WORK TO BE COMPLETED: Since only the total matters, count the lines of these entries containing the word "информация" and write that total alone.

• • • •

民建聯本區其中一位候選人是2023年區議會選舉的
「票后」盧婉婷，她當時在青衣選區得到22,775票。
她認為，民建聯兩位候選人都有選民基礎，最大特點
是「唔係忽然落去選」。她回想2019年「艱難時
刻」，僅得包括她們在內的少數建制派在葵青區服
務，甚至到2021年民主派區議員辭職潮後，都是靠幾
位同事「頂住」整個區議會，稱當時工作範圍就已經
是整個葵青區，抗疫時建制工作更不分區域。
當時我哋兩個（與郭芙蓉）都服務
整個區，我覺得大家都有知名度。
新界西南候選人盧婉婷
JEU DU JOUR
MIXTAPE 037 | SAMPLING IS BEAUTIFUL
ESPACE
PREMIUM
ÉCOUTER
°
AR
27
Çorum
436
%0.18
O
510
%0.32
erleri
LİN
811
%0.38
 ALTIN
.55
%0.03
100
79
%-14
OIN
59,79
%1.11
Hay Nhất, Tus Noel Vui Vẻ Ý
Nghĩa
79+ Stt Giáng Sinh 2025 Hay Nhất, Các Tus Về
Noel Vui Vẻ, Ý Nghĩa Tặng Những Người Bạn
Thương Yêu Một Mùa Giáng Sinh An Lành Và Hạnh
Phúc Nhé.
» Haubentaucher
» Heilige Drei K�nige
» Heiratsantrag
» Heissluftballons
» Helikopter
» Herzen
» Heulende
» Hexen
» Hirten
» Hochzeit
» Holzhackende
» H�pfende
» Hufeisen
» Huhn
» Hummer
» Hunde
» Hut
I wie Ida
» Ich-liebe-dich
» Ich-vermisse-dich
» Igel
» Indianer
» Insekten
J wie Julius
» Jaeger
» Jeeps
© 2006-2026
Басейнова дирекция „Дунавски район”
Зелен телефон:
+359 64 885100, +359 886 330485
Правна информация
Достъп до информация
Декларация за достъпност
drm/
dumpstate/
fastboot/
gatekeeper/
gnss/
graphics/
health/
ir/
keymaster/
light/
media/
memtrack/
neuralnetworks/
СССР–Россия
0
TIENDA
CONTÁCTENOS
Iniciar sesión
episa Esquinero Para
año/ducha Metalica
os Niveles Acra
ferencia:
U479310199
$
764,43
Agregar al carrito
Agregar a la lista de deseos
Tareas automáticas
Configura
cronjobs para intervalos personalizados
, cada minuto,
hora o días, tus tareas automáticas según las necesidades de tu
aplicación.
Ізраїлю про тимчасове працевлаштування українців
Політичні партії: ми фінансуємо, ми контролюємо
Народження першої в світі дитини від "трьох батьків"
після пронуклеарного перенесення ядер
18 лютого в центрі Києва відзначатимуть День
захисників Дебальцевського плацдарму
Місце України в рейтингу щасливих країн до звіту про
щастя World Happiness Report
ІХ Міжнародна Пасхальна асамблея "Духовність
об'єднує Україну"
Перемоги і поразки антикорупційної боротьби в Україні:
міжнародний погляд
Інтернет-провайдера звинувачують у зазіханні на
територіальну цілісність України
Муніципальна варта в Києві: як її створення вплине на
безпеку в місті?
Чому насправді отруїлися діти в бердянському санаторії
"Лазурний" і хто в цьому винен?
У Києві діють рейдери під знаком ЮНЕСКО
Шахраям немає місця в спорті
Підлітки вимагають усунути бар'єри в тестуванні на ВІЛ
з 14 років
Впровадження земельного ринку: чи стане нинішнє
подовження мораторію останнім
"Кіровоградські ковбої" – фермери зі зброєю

• • • •

ANSWER AREA: 2